Good Old Brand-New
September 15th, 2011
I recently attended a charrette for the French Fort/Fort Pickering area – the oldest piece of common ground for all of us – to consider what is and what could be for this storied, yet shy, real estate.
History, sense of place, and potential are palpable here, yet undefined.
All were agreed that respect for what's already here, for all that's gone before, should guide what happens next.
And while I believe what happens next and what can be created here is as exciting as anything on our civic canvas, the newfangled thinking on the subject seems like an old friend.
As published in The Daily News, September 16, 2011, and in The Memphis News, September 17-23, 2011
NEW URBANISM MAKES GOOD, OLD COMMON SENSE.
As Chooch Pickard, executive director of the Memphis Regional Design Center, rolled through his PowerPoint, I was struck by a powerful, hopeful, sense of déjà vu.
Before everybody had a car, or several of them, neighborhoods and their support systems were designed to be walked, biked, shared. Before cars dictated lifestyle, people did. Before how big, how wide, how new and how much mattered nearly as much, how you got along with your neighbors did. When driving everywhere for everything – one to a car, a great big car – wasn’t feasible, we had to make neighborhoods work. When building ever larger, ever faster, ever further with seemingly endless resources wasn’t driving us, we drove less, visited more, and lived at a more sustainable pace.

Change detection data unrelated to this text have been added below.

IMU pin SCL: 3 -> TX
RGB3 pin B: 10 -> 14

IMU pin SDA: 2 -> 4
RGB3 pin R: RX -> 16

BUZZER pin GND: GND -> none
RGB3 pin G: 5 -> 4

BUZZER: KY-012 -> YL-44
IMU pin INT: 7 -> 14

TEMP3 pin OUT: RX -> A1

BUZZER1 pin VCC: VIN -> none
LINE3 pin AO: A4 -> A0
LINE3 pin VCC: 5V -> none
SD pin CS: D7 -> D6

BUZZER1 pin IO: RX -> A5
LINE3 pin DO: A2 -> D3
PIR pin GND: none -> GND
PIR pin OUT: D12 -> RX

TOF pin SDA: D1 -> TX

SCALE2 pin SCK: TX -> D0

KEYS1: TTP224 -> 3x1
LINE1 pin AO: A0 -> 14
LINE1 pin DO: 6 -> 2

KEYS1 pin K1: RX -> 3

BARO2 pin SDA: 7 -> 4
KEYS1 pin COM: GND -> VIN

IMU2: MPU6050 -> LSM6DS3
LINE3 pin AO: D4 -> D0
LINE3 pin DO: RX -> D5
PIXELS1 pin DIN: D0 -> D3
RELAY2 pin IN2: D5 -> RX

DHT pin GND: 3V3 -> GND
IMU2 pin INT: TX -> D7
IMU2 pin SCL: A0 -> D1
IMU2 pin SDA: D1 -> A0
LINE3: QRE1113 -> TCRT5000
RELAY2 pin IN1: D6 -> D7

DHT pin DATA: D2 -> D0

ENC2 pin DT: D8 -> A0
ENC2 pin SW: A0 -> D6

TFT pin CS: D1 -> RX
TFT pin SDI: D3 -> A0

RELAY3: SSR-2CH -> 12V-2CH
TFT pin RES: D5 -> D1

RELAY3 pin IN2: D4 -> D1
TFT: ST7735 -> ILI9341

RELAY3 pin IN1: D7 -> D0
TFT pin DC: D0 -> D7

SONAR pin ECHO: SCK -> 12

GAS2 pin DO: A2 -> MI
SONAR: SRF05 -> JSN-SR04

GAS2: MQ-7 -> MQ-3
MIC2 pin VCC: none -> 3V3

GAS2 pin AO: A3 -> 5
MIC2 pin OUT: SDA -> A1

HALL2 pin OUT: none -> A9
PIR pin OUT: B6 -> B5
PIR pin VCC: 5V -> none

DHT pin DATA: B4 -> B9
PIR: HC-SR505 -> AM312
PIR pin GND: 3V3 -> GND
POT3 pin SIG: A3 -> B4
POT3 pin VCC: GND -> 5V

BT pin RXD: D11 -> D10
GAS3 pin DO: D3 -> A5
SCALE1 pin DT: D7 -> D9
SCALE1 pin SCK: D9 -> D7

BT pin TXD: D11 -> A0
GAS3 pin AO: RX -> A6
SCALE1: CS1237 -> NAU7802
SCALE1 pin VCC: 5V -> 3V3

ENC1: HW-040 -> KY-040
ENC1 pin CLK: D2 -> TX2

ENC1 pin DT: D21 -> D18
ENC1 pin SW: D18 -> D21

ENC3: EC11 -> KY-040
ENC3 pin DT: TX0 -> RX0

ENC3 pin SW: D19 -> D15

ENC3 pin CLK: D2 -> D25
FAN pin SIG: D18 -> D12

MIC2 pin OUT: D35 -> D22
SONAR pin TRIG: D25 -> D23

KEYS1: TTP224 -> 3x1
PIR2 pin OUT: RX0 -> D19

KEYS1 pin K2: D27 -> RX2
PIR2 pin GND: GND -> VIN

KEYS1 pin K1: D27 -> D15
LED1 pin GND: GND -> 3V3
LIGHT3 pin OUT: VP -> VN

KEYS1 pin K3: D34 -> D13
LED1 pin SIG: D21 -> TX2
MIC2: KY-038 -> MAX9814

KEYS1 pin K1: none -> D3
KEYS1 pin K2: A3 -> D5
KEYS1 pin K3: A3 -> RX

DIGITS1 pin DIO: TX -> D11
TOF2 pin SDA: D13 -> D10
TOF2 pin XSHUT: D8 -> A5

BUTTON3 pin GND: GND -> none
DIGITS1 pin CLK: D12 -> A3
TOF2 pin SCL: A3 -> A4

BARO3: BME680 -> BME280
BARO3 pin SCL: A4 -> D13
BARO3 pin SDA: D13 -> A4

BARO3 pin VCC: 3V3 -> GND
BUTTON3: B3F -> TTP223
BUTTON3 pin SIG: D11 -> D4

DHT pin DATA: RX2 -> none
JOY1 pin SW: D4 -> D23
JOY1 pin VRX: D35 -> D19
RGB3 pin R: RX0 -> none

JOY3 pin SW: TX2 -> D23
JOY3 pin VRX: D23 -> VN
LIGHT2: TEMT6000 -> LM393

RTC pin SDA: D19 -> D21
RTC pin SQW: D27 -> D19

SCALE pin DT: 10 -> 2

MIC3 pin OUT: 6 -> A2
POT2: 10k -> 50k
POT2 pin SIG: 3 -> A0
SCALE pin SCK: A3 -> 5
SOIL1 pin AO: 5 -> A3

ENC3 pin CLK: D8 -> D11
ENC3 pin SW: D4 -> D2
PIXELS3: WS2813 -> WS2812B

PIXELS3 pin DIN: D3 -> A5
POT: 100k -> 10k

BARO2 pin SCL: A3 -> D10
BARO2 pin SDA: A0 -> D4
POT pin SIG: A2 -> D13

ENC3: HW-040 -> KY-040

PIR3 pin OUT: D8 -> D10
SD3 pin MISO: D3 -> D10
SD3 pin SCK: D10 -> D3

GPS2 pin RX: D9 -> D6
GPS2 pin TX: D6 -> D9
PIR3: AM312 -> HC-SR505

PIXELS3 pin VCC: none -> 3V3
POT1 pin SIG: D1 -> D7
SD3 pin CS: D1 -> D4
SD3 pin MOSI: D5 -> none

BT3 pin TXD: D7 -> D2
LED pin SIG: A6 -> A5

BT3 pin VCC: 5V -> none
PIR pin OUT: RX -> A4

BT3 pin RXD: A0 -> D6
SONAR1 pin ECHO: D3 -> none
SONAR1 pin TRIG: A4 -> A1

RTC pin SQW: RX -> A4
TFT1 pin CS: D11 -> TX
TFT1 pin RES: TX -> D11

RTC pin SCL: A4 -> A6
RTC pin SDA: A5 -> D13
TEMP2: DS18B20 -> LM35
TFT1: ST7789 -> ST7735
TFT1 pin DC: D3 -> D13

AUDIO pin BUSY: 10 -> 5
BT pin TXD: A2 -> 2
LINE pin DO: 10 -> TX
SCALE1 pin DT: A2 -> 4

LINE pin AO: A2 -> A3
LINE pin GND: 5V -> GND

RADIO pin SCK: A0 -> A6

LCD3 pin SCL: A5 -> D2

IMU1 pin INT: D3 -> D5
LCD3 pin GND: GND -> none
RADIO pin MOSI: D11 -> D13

It was a simpler time, whose time has come again. While you can’t live in the past, you can learn from it, and combine the best of what used to work with the best of modern design principles and thoughtful planning to make our neighborhoods – our city – work again.
Here, then, courtesy of Chooch’s PowerPoint (and my editorial embellishment), are the “10 Principles of New Urbanism.” See if you don’t feel like you’ve been there before, and liked the place:
1. Walkability. You know, like, walkable. Things close. Buildings and people close to the street, on porches, in doorways. Things you want to see out front, stuff you don’t in the back. Tree-lined, slow-speed streets. Benches, flowers, folks engaged.
2. Connectivity. A street grid that makes sense, a hierarchy of narrow streets, boulevards and alleys dispersing traffic and returning neighborhoods to people.
3. Mixed-use and Diversity. A mix of shops, offices, apartments and homes – within neighborhoods, within blocks, within buildings. A mix of everybody – ages, income levels, cultures, and races.
4. Mixed Housing. A range of type, size and price in closer proximity
5. Quality Architecture and Urban Design. Please. And hurry. An emphasis on the beautiful use of space on a human scale, creating a sense of place.
6. Traditional Neighborhood Structure. A discernible edge and center, and plenty going on in the center for everybody within a ten-minute stroll.
7. Increased Density. Where you live and what you need, physically and spiritually, closer together to create a more convenient, enjoyable place for your life.
8. Smart Transportation. While we need quality public, dependable transportation, we must recognize bicycles, rollerblades, scooters – and walking – as transportation and encourage and accommodate their use.
9. Sustainability. Low-impact development, eco-friendly technology, energy efficiency – and maybe fewer cretins throwing whatever they’re through with out the window, and more of us picking it up when they do.
10. Quality of Life. Something well worth living, in concert with each other, enriched and inspired by daily experience.
Think about it, it simply makes sense. It did for Central Gardens at the beginning of the 20th century, for Harbor Town almost a century later, and for the promise of tomorrow.
I’m a Memphian, and it’s time we got back in touch with each other.